Song S, Ohba M, Saito Y, Honda T, Takashima A, Takahashi H
Mitsubishi Kasei Institute of Life Sciences, 11 Minamiooya, Machida-shi, Tokyo, Japan.
Neurosci Lett. 2000 Mar 17;282(1-2):65-8. doi: 10.1016/s0304-3940(00)00845-4.

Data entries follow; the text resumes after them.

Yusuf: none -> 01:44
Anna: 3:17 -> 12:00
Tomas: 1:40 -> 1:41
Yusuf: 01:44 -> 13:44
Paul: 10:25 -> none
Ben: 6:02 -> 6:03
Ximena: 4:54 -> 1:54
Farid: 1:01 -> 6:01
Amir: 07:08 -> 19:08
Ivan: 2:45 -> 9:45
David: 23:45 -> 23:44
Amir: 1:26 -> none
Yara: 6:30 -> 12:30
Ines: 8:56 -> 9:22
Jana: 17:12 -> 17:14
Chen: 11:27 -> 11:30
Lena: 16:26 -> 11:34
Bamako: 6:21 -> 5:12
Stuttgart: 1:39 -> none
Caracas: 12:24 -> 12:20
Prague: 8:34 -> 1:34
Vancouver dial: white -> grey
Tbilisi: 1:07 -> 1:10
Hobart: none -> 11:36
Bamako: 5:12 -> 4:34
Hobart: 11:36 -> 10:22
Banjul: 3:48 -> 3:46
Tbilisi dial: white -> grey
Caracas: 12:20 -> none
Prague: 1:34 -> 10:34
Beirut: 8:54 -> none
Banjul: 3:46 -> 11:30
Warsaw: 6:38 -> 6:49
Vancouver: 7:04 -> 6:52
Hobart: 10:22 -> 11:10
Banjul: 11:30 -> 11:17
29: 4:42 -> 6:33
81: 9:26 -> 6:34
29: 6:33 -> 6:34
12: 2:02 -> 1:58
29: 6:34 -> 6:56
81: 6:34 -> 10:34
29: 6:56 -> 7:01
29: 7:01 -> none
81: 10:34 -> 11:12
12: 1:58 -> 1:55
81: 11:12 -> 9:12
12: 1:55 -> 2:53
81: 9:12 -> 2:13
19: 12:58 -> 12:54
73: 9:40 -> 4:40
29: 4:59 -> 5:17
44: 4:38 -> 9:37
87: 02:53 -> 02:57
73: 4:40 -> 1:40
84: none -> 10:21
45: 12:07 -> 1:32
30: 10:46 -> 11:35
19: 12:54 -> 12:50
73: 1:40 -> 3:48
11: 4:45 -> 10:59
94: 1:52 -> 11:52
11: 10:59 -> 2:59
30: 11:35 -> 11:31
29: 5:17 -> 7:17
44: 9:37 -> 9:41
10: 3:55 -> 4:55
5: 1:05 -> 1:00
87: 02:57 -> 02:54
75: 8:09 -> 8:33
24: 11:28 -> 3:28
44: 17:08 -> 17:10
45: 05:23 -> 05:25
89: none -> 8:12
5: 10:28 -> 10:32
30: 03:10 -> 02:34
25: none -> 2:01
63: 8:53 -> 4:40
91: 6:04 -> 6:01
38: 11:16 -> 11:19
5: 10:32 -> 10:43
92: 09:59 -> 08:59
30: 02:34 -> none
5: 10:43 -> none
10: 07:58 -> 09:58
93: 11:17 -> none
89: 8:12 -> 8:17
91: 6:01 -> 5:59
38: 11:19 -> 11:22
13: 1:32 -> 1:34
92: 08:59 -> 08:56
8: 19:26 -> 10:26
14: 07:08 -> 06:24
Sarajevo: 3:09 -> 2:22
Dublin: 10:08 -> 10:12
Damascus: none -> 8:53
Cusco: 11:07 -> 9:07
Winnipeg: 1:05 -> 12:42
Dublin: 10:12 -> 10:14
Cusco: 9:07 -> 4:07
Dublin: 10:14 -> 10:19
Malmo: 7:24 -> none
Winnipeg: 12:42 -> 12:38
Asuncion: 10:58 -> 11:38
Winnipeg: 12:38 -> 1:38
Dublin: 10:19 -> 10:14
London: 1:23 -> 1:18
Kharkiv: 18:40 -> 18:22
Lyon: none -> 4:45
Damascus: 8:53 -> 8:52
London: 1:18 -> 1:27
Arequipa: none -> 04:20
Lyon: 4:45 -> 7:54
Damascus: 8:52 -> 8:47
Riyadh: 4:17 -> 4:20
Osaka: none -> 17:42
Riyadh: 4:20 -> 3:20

Numerous mutations causing early-onset familial Alzheimer's disease have been identified in the presenilin-1 gene. Presenilin-1 protein is produced as a 47 kDa holoprotein and proteolytically processed to an N-terminal 28 kDa and a C-terminal 19 kDa fragments by unidentified presenilinase in mammalian cells. We have demonstrated that this proteolytic processing also occurs in yeast. We also show that degradation of C-terminal fragment of presenilin-1 is dependent of proteasomal function. This yeast system will be a good tool to identify presenilinase and to study the role of presenilin-1 in amyloid precursor protein processing.
在早老素-1基因中已鉴定出许多导致早发性家族性阿尔茨海默病的突变。早老素-1蛋白最初以47 kDa的全蛋白形式产生,并在哺乳动物细胞中被未知的早老素酶蛋白水解加工成N端28 kDa和C端19 kDa的片段。我们已经证明这种蛋白水解加工在酵母中也会发生。我们还表明,早老素-1 C端片段的降解依赖于蛋白酶体功能。这个酵母系统将是鉴定早老素酶以及研究早老素-1在淀粉样前体蛋白加工中作用的良好工具。